Oxford Companion to Wine

Oxford Companion to Wine

By Jancis Robinson

Published 2006

  • About

macération pelliculaire in French, winemaking operation with the aim of extracting flavour compounds, flavour precursors, and anthocyanins from grape skins into grape juice or wine. In its widest sense, it is identical to maceration, and some form of skin contact is usually essential to rosé winemaking, but the term is generally used exclusively for the maceration of white grapes for about four to 24 hours before pressing and fermentation with the aim of increasing the extraction of constituents that contribute to the aroma of white wines.

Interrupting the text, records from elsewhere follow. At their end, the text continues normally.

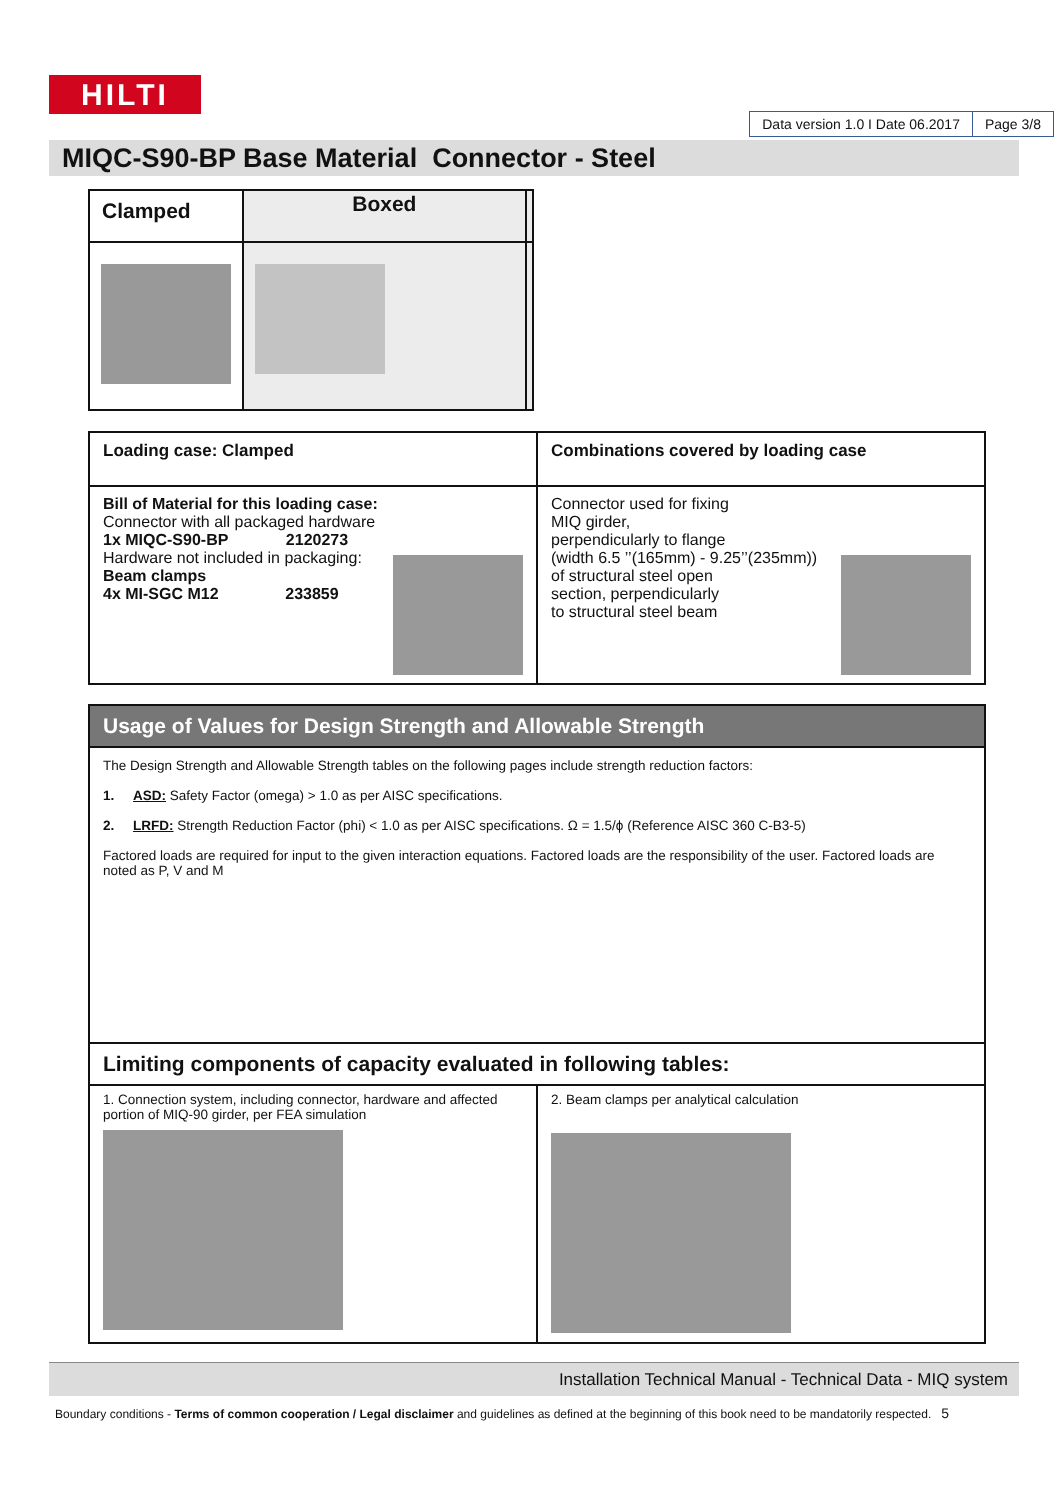HILTI
Data version 1.0 I Date 06.2017 Page 3/8
MIQC-S90-BP Base Material Connector - Steel
| Clamped | Boxed | |
| --- | --- | --- |
| Loading case: Clamped | Combinations covered by loading case |
| --- | --- |
| Bill of Material for this loading case: Connector with all packaged hardware 1x MIQC-S90-BP 2120273 Hardware not included in packaging: Beam clamps 4x MI-SGC M12 233859 | Connector used for fixing MIQ girder, perpendicularly to flange (width 6.5 ’’(165mm) - 9.25’’(235mm)) of structural steel open section, perpendicularly to structural steel beam |
| Usage of Values for Design Strength and Allowable Strength | |
| --- | --- |
| The Design Strength and Allowable Strength tables on the following pages include strength reduction factors: 1. ASD: Safety Factor (omega) > 1.0 as per AISC specifications. 2. LRFD: Strength Reduction Factor (phi) < 1.0 as per AISC specifications. Ω = 1.5/ϕ (Reference AISC 360 C-B3-5) Factored loads are required for input to the given interaction equations. Factored loads are the responsibility of the user. Factored loads are noted as P, V and M | |
| Limiting components of capacity evaluated in following tables: | |
| 1. Connection system, including connector, hardware and affected portion of MIQ-90 girder, per FEA simulation | 2. Beam clamps per analytical calculation |
Installation Technical Manual - Technical Data - MIQ system
Boundary conditions - Terms of common cooperation / Legal disclaimer and guidelines as defined at the beginning of this book need to be mandatorily respected. 5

Destemmed and moderately crushed grapes are put into a vat and covered with inert gas and cooled down, if necessary, to a temperature of less than 15 °C/59 °F. A few hours later, the free-run juice is collected and the marc is pressed. Skin contact can also take place directly in airtight pneumatic presses. Skin contact tends to reduce must acidity and increase ph. It also increases the concentration of amino acids, leading to a better rate of fermentation. Vine varieties frequently processed with skin contact are Sémillon, Sauvignon Blanc, Gros Manseng, Muscat, and Riesling. Grapes must be healthy, fully ripe, and have sufficient acidity and low tannin content. Denis dubourdieu and his team have been responsible for its application to white bordeaux since the late 1980s. It is important to arrest skin contact before excessive amounts of bitter phenolics (which may also darken colour) are extracted. In some vintages and in some regions, especially when the skin is rich in tannin due to a hot, dry climate, the technique simply does not work as too much undesirable material is extracted with the minimum amount of additional flavour compounds.